Tuesday, May 25, 2010

Cliff diving in Buruanga
BY RANDY V. URLANDA

From the halfway dive spot at sand-filled Ariel’s Point off the rustic coastal town of Buruanga in Aklan near the Antique border, a novice diver was poised to plunge into the 35-meter deep blue water from a 15-meter high stone ledge.
At a speed of 60 kph, the dive was preceded by a loud splash and a big bull’s eye of white bubbles that marked the spot where he went into. A few second later, he emerged from the water with a wide grin, raised his right hand, and whooped it up to the boisterous cheers of his friends above. He became one of the growing numbers of cliff divers in Buruanga.
But unlike the world-renowned cliff divers of La Quebrada in Acapulco, Mexico, who have been drawing tourists since 1934 by diving from a 45-meter tall cliff into a narrow gorge, Ariel’s divers are not athletes skilled in high-diving. They are ordinary tourists, many of whom have not even swam or plunged into deep waters in their life.
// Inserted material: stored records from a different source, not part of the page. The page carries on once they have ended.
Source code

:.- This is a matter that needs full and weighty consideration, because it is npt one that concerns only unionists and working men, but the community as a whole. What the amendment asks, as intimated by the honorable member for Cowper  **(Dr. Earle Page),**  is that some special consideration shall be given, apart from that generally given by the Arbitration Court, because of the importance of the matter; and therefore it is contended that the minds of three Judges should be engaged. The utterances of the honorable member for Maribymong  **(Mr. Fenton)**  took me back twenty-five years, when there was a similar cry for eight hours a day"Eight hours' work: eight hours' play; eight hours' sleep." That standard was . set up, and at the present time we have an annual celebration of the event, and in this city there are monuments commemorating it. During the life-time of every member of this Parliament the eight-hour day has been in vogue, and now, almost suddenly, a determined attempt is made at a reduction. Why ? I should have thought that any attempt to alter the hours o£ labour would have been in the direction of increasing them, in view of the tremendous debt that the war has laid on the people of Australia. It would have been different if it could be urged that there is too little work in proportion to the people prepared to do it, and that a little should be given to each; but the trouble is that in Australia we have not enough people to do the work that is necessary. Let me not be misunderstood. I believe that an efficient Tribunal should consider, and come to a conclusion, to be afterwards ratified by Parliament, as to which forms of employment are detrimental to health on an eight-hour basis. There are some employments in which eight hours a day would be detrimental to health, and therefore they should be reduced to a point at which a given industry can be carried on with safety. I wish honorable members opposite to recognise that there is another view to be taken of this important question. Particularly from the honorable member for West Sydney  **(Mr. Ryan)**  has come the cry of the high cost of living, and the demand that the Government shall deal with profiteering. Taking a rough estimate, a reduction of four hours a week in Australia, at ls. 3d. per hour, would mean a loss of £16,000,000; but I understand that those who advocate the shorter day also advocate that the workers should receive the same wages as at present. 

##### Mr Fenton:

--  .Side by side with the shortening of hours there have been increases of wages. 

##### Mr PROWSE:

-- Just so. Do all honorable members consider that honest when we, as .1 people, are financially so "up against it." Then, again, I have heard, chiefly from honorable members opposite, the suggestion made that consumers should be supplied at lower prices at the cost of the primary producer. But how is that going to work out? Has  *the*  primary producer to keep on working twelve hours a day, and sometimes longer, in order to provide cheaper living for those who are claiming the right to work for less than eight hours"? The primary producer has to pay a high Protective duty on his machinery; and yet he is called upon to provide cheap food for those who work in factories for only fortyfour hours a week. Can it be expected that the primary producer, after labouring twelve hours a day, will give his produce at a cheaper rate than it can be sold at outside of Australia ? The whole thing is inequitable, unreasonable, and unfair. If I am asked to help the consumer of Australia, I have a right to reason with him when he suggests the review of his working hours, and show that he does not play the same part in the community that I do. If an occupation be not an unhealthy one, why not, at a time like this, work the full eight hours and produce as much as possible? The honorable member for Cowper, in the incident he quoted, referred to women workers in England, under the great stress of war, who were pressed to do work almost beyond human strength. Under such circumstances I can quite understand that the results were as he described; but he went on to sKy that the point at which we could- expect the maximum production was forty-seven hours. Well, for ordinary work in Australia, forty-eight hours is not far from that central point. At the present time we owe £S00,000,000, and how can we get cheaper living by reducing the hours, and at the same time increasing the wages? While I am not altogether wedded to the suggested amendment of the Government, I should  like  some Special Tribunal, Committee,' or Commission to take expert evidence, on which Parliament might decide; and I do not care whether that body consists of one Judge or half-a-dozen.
Officially called Batason Point in the map, the one-hectare rocky Ariel’s Point (named after Ariel Abriam who got a lease-to-own deal from its former owner), which is a 30-minute cruise on a 22-seater speedboat, is now a major water sport destination for Boracay holiday makers and pelagic sports enthusiasts who consider it as one of the “best dive spots” in the world-renowned island destination.
“I discovered this place facing the Cuyo Sea more than a year ago when me and my son, Alvin, who just graduated from Annapolis and was here for vacation, was scouting for a place to build a resort with the ambience of Boracay 30 years ago,” says Ariel Abriam, a retired US naval commander of the Sixth Fleet who was in charge of more than 200 ports in 44 countries in Europe and Africa.
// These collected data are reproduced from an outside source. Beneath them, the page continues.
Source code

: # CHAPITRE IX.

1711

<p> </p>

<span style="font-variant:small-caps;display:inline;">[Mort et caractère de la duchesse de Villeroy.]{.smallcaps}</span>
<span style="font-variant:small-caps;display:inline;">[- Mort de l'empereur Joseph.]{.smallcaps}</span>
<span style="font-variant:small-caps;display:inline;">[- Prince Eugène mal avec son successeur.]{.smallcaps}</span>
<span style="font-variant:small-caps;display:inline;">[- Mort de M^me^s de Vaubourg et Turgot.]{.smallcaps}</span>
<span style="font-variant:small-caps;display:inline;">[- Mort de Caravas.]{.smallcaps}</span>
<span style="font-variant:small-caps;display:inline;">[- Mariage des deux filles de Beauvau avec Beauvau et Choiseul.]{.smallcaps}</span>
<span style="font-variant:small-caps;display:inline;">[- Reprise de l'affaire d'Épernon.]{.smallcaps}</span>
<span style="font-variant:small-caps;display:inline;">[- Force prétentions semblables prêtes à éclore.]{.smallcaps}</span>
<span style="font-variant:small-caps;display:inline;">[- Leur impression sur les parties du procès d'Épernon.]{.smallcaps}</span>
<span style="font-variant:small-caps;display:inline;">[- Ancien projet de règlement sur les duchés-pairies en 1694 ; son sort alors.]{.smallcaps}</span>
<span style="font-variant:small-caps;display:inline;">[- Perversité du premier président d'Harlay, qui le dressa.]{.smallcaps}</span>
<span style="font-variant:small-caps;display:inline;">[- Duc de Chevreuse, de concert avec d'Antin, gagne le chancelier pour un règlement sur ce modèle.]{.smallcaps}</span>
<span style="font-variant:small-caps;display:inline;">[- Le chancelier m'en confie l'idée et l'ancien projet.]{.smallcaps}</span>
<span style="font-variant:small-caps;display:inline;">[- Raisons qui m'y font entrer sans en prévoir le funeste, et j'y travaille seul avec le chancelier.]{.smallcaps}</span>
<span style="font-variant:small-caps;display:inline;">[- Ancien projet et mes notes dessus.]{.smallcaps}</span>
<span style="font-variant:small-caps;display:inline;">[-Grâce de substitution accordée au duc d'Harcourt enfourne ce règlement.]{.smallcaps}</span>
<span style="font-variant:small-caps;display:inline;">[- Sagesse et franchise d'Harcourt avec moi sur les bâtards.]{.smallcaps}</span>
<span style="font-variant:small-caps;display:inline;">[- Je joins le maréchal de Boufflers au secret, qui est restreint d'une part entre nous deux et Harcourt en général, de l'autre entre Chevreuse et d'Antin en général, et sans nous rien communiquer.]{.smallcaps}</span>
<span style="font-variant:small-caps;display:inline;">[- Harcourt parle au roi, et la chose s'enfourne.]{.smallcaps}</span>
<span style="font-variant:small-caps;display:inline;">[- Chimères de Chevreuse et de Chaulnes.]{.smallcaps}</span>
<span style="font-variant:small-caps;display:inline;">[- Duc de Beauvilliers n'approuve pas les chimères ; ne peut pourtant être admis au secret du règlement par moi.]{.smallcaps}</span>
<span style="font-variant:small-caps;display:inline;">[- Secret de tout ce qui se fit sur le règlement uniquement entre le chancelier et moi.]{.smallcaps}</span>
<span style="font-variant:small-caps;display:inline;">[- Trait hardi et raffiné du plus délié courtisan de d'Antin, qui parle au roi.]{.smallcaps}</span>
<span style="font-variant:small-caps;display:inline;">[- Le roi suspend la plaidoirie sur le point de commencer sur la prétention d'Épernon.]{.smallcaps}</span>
“A father (who is now 85) and son toiled for 14 years in hauling gravel and sand from the fishing village of Alegria, 500 meters across the cove in the mainland, to fill all the crevices and horizontal pockets of this craggy promontory, including carving out steps along the cliff, to make this a diving resort,” narrates Ariel who got an appointment at the Annapolis Naval Academy in 1974, and joined the Navy after graduation from the Ivy League military school.
The primeval beauty of Ariel’s Point is naturally preserved because it is only accessible by sea from Buruanga, two kilometers away on the mainland of Panay, and half an hour away on a passenger speedboat from Boracay.
To go up to the cliff side water sport destination, visitors have to go down a small pier below and enter a winding stairwell inside a gaping limestone crevice.
“Unlike Acapulco’s La Quebrada where its renowned cliff divers wait for big waves to come in before they plunge into its five-meter deep water through a narrow gorge, novice divers here dive into a 35-meter deep blue water along a sea wall like that in Yapak (a dive spot in the northern tip of Boracay) that’s not affected by tidal pattern,” explains Ariel, who also owns the tony 30-room Boracay Beach Club (BBC) Hotel in Boracay’s upscale Balabag district.
Ariel’s Point has three furnished native cottages where weary divers can take a rest, and tiered dining areas on the rocky promontory naturally shaded by pandanus trees and lush coastal vegetation, which is the habitat of macaques, birds, and other wildlife.
“For just US$25, a guest is ferried here before noon either on a 15-meter motorized outrigger or a 22-seater speedboat, eat a sumptuous buffet of seafood and native meat dishes, drink all the beers and sodas he could drink, swim and dive till he gets tired, relax in a cabana, then be ferried back to Boracay at sunset,” says Ariel.
Ariel’s Point has become an ideal place to hold special events like that of Sports Unlimited and Miss Earth, whose candidates all enjoyed their dives, celebrities like TV host Donita Rose, the Kwok family who owns the Shangri-La resort hotel chain, Mark Nelson, and foreign tourists who’ve been wanting to do an Acapulco-type dive all their life, only to realize their dream at Ariel’s Point.
So, if you want to overcome your fear of heights and drowning, you can do both by diving without hesitating atop the four-story stone ledge. Coming out of the water triumphantly after the splash will make you do it over and over again.